Robust minimum variance beamformer using locally adaptive phase aberration correction

Abstract

Although the minimum variance (MV) beamformer can provide enhancement in both resolution and contrast of ultrasound images when compared with conventional delay-and-sum (DAS) beamforming, its clinical application is limited by its sensitivity to phase aberrations. Several robust MV beamformers have been proposed, but present limitations when faced with second order phase aberration. Additionally, the information that can be obtained from phase aberration correction (PAC) methods is not utilized and the gain in robustness is usually accompanied by a loss in resolution or contrast. In the current work, we propose a new robust MV beamformer that uses a locally adaptive PAC (LAPAC-MV) in order to cope with the aformentioned difficulties. The method is based on a PAC estimation at every point in the image domain and a profile decision logic is included in the algorithm to take into account regions with low signal power. Preliminary results in full wave simulations and experimental phantom data are reported.
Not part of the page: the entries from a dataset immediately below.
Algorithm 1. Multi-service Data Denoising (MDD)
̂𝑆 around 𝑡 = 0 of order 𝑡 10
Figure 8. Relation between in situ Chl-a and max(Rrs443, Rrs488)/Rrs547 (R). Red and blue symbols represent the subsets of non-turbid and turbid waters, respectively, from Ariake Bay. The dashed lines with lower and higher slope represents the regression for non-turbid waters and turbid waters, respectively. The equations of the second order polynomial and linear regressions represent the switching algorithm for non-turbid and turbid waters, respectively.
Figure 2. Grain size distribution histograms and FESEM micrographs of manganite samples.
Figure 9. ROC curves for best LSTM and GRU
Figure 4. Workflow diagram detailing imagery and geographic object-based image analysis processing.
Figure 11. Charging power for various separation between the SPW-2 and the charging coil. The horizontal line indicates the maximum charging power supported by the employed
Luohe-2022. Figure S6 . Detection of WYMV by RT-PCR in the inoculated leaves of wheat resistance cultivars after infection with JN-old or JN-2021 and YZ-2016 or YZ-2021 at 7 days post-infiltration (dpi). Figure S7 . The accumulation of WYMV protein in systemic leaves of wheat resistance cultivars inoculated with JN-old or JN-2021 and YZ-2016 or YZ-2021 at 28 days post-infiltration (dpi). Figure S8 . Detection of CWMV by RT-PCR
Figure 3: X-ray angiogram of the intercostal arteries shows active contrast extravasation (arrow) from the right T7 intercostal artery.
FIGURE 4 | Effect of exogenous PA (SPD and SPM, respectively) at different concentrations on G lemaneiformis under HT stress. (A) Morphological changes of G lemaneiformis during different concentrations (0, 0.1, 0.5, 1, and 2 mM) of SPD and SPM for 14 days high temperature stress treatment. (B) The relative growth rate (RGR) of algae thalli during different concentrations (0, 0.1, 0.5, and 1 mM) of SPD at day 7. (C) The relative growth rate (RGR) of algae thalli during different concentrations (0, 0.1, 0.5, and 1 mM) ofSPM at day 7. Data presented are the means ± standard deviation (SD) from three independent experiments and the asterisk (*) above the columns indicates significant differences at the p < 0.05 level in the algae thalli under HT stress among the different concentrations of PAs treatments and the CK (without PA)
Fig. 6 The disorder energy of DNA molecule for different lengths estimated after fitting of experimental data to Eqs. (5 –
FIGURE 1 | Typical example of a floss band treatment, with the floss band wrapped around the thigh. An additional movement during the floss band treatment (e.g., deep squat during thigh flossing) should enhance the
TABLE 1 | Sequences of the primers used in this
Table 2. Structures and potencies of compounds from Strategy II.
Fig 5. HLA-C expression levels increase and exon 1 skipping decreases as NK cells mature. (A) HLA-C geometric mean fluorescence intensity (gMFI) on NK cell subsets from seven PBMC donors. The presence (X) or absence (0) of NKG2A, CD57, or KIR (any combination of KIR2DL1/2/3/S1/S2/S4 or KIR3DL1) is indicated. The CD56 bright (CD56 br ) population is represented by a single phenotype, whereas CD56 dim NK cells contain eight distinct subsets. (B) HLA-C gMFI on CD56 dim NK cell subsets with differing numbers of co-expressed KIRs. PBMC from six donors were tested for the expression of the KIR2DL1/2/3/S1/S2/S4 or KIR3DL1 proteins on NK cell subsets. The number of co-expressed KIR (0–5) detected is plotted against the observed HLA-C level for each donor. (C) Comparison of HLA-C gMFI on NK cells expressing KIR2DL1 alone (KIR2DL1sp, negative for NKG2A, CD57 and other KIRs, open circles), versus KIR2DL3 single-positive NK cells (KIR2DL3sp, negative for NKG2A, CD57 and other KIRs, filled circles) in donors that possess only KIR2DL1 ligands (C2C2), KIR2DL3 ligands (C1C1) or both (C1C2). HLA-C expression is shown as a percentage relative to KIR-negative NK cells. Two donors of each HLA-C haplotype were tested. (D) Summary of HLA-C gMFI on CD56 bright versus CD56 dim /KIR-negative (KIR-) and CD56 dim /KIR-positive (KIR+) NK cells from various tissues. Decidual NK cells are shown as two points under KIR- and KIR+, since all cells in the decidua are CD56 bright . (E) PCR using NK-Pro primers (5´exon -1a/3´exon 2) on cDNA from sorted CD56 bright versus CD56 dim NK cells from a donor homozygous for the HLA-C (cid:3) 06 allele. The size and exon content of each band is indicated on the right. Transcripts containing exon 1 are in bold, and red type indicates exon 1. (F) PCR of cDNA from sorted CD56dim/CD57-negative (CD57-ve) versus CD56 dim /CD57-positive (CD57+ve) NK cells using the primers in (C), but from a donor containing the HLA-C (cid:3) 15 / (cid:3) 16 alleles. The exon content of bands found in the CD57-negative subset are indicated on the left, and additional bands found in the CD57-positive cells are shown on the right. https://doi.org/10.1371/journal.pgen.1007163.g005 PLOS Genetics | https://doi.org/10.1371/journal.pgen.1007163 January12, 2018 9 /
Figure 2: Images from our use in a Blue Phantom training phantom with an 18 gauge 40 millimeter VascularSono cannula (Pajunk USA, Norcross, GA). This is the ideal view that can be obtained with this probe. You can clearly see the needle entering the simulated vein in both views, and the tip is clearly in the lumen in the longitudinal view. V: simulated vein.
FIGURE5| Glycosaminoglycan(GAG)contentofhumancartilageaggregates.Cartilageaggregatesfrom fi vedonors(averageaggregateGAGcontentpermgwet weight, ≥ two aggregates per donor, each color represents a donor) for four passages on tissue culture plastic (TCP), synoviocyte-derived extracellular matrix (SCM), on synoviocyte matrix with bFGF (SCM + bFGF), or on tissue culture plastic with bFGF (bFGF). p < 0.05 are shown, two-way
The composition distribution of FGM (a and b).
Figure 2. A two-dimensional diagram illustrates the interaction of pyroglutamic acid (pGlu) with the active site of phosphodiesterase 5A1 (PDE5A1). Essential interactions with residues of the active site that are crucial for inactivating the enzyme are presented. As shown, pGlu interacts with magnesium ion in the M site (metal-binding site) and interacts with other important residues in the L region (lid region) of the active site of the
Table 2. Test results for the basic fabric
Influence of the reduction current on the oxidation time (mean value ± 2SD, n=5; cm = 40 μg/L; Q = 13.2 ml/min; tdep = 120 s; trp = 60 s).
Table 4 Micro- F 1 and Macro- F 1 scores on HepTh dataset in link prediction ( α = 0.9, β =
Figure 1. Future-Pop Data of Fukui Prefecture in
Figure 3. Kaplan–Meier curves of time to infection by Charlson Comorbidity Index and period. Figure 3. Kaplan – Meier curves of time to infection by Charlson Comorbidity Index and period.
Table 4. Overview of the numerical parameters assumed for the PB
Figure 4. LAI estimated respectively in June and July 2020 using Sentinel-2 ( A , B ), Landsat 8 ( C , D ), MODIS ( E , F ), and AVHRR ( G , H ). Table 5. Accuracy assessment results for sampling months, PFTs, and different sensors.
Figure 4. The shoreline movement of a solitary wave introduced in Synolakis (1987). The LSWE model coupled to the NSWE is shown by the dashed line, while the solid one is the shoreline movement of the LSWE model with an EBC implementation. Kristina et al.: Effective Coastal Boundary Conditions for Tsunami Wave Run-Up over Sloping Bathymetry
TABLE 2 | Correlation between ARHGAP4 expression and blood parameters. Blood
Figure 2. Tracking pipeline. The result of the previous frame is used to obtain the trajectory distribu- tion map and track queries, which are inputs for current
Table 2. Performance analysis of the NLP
In the resulting images, LAPAC-MV achieved enhancement in resolution of 0.03 mm, and reduction in sidelobe levels of around 8 dB when compared with precorrected DAS (DAS-PC) or precorrected MV (MV-PC). Contrast of LAPAC-MV is equivalent to MV-PC in cyst target simulations but the former showed improvements of approximately 1 dB in contrast in experiments with a 20 mm thick tissue aberrator.